İslam âlimlerinin en büyüklerinden Mahmud-u İncirfagnevi “rahmetullahi aleyh” hazretleri, bir sohbetinde;
- Kardeşlerim, en hassas olacağımız nokta, ölüm ve sonrası içindir, buyurdu. Çünkü orada üçüncü bir yer yoktur. Ya Cennet var, ya da Cehennem.
Sordular:
- O halde ne yapmalıyız efendim?
- Ölüm ve sonrasına hazırlanalım.
- Nasıl hazırlanalım efendim?
- Önce itikadımızı düzeltelim. Ehl-i sünnet üzere imanı olan bir Müslüman, ahirette kurtulacaktır. Sonra farzları yapıp, haramlardan kaçınalım. Bir şey daha var.

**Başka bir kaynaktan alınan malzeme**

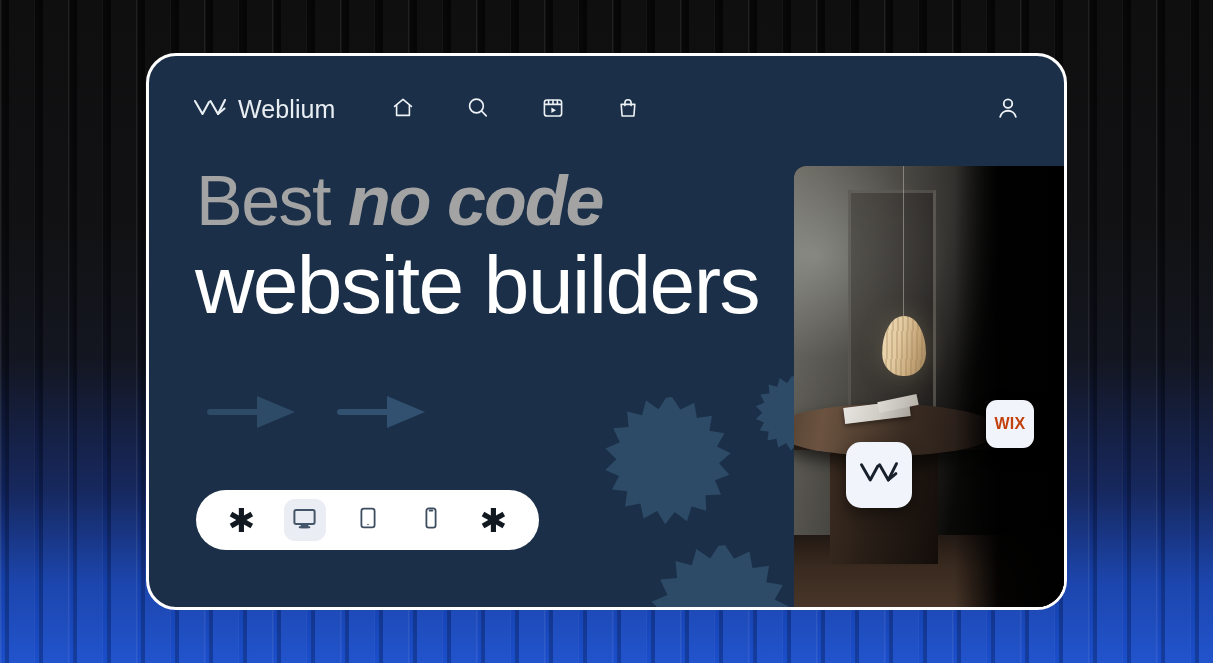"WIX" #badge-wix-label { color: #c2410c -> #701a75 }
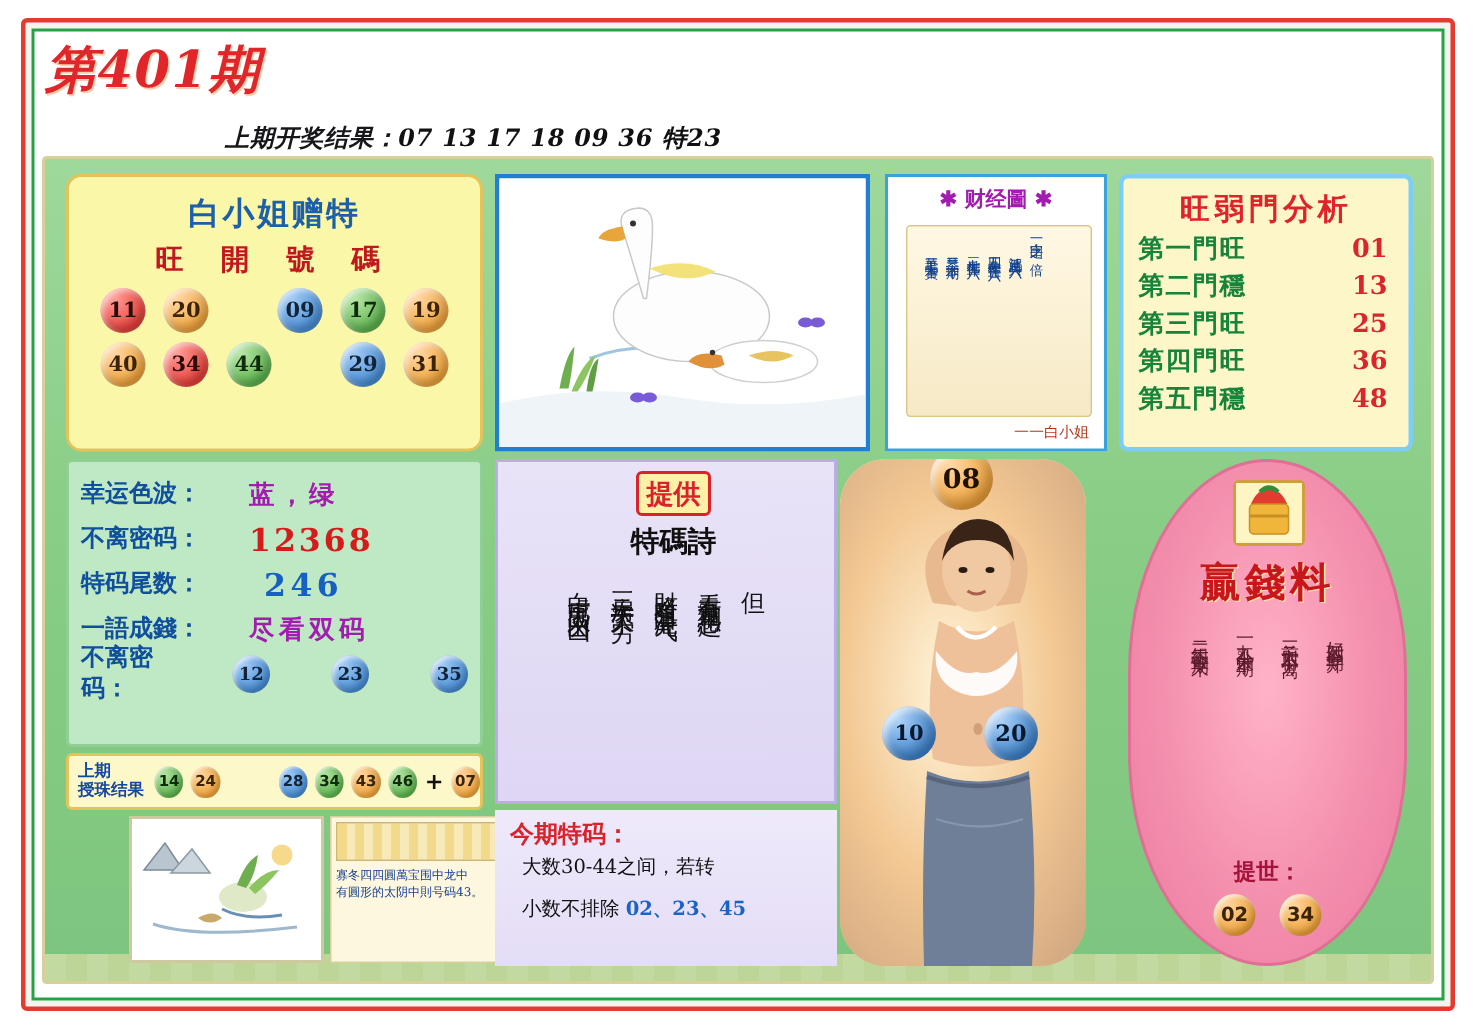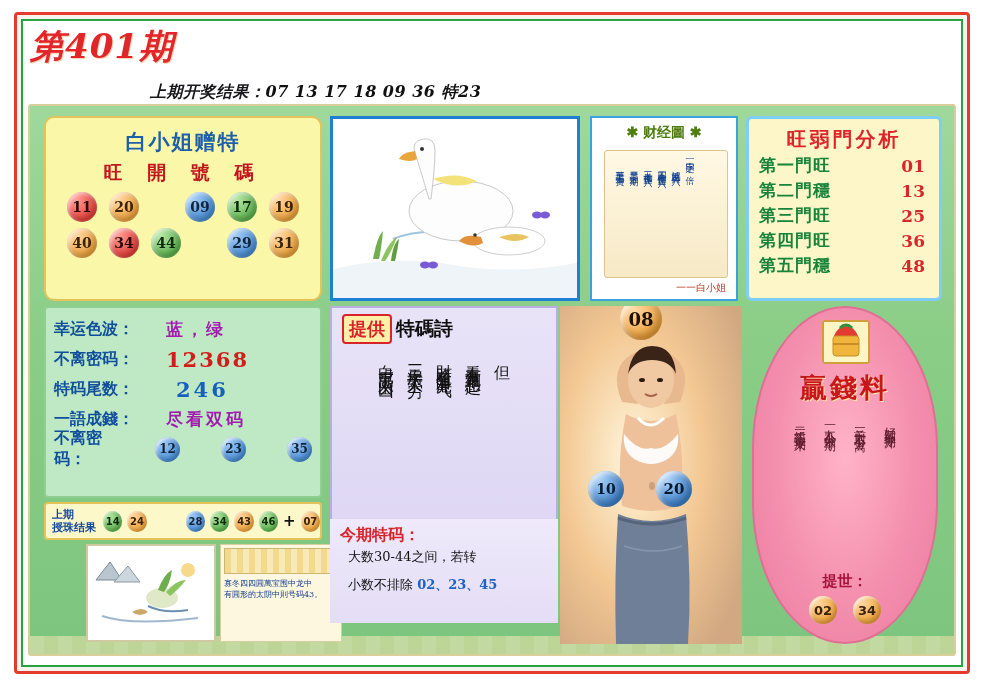"✱ 财经圖 ✱" .fin-title { color: #4d7c0f -> #a21caf }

- O nedir efendim? dediler.
- Amellerimizi ihlas ile yapalım. İhlas, Allah emrettiği için, O beğensin diye yapmaktır, kullar beğensin diye değil.
Hak söze Peki deyin!
Bir gün de sohbetinde;
- Kardeşlerim, hak söze Peki demek çok mühimdir, buyurdu. Ehl-i sünnet âlimlerinin sözlerine hemen inanmak lazımdır.
Ve ekledi:
- Bu Peki demenin tasavvuftaki tarifi, teneşir tahtasındaki ölü gibi olmaktır. Çevrilince döner, bırakılınca durur. Hiç bir itiraz ve müdahalesi yoktur. Tam teslim olmuştur.
Ve misal gösterdi:
- Yeryüzünde gerçek anlamda Peki diyen Ebu Bekr-i Sıddîk hazretleridir.
Sonra şunu anlattı:
Miraca inanmayan Mekkeli müşrikler, O akıllı adamdır diye gidip, kapısını çalarak;
- “Senin efendin, bir gecede Kudüs’e gidip geldiğini söylüyor” dediler.
O, hiç tereddüt etmeden;
- Eğer o söylediyse, doğrudur, deyip, kapıyı kapattı. Hiç aklına, ilmine danışmadı. Bir an tereddüt etmeden Peki dedi. İşte gerçek Peki budur ve bu teslimiyeti ile sıddîklık makamına yükselmiştir.
Ve özetledi:
- Onun için Peki derken, gerçek anlamını düşünmeli, öyle Peki demelidir. Peki kelimesinin değeri, söyleyenin ihlası kadardır.